- [SELECTED PASSAGE]:
▽
And we’re afraid that for a variety of reasons, ROTK may not be nominated. This
would be a travesty considering that it is far and away the best score
of the year, and also the concluding movement to one of the greatest
musical achievements of all time -- a grand, near-12-hour opera written
to film.
If nominated, it’s very unlikely ROTK
would actually take the Oscar, considering Shore already won for Fellowship. John Williams’ Empire Strikes Back was far
superior to Star Wars (and
widely considered the best score of all time). The music branch
recognized Williams’ achievement with a nomination, whereas the general
body of Academy members saw the music as simply more of the same,
giving the Oscar to Michael Gore for
Fame. Similarly, there’s no easy way to convince all the
non-musician Academy voters how remarkable ROTK really is -- where ideas,
textures and thematic seeds from Fellowship
and Two Towers return,
further or now fully developed. So while ROTK may not win, that doesn’t
change the fact that it needs to be nominated.
Here’s a question: Why should we expect anyone to ever take film music
seriously if film composers themselves can’t come together to recognize
such a staggering achievement in their own field? And here’s another
question: Do the members of the music branch think of film music as an
art? It hurts to have to even say all this stuff, but we’ve actually
heard off-the-record comments bashing Shore’s work on this trilogy.
△
- [THE INPUT]:
▽
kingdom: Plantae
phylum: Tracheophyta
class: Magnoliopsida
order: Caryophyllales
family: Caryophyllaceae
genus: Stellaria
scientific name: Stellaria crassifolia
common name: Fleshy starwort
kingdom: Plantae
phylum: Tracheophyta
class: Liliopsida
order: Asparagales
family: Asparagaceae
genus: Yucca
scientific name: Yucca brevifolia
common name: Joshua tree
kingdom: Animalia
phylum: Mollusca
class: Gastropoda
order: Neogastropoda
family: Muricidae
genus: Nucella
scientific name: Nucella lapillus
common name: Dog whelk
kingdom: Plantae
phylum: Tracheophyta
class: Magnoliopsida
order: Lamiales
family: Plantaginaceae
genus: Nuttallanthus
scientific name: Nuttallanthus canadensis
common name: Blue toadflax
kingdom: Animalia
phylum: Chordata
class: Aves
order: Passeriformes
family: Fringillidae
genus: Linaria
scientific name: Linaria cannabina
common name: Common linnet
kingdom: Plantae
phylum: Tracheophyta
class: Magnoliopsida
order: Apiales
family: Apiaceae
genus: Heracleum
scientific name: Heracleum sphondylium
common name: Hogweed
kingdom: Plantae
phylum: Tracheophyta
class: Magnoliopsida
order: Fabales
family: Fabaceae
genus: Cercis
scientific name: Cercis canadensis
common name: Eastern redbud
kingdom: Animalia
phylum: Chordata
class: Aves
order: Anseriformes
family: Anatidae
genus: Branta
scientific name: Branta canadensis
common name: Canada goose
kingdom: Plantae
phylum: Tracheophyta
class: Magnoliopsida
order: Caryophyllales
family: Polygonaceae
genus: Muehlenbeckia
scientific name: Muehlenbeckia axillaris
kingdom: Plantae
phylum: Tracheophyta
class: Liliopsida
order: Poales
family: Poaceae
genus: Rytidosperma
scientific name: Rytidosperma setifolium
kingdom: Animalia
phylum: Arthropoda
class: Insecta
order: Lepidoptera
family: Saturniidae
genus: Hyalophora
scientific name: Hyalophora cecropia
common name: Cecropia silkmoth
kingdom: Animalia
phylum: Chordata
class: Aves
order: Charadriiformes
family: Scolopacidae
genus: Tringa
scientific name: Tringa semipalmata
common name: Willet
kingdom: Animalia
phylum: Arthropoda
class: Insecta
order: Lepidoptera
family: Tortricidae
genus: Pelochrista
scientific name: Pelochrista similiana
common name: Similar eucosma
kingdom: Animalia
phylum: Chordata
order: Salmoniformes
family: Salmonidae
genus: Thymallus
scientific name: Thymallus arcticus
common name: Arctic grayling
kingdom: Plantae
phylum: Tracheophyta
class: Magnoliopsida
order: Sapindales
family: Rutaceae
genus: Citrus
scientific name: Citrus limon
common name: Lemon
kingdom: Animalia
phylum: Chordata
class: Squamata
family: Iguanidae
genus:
△
- [WRITTEN EXERCISE 1]:
From the commentary on the film score, copy the portion starting at "Here’s a question: Why" and ending at "on this trilogy.".
- [WRITTEN EXERCISE 2]:
In the listing, rewrite the lines starting at the line that contains "common name: Dog whelk" and ending at the line that contains "family: Anatidae", substituting "binomial name" for "scientific name" and keeping everything else unchanged; give only those lines.

- [TASK SOLUTION 1]:
Here’s a question: Why should we expect anyone to ever take film music
seriously if film composers themselves can’t come together to recognize
such a staggering achievement in their own field? And here’s another
question: Do the members of the music branch think of film music as an
art? It hurts to have to even say all this stuff, but we’ve actually
heard off-the-record comments bashing Shore’s work on this trilogy.

- [TASK SOLUTION 2]:
common name: Dog whelk
kingdom: Plantae
phylum: Tracheophyta
class: Magnoliopsida
order: Lamiales
family: Plantaginaceae
genus: Nuttallanthus
binomial name: Nuttallanthus canadensis
common name: Blue toadflax
kingdom: Animalia
phylum: Chordata
class: Aves
order: Passeriformes
family: Fringillidae
genus: Linaria
binomial name: Linaria cannabina
common name: Common linnet
kingdom: Plantae
phylum: Tracheophyta
class: Magnoliopsida
order: Apiales
family: Apiaceae
genus: Heracleum
binomial name: Heracleum sphondylium
common name: Hogweed
kingdom: Plantae
phylum: Tracheophyta
class: Magnoliopsida
order: Fabales
family: Fabaceae
genus: Cercis
binomial name: Cercis canadensis
common name: Eastern redbud
kingdom: Animalia
phylum: Chordata
class: Aves
order: Anseriformes
family: Anatidae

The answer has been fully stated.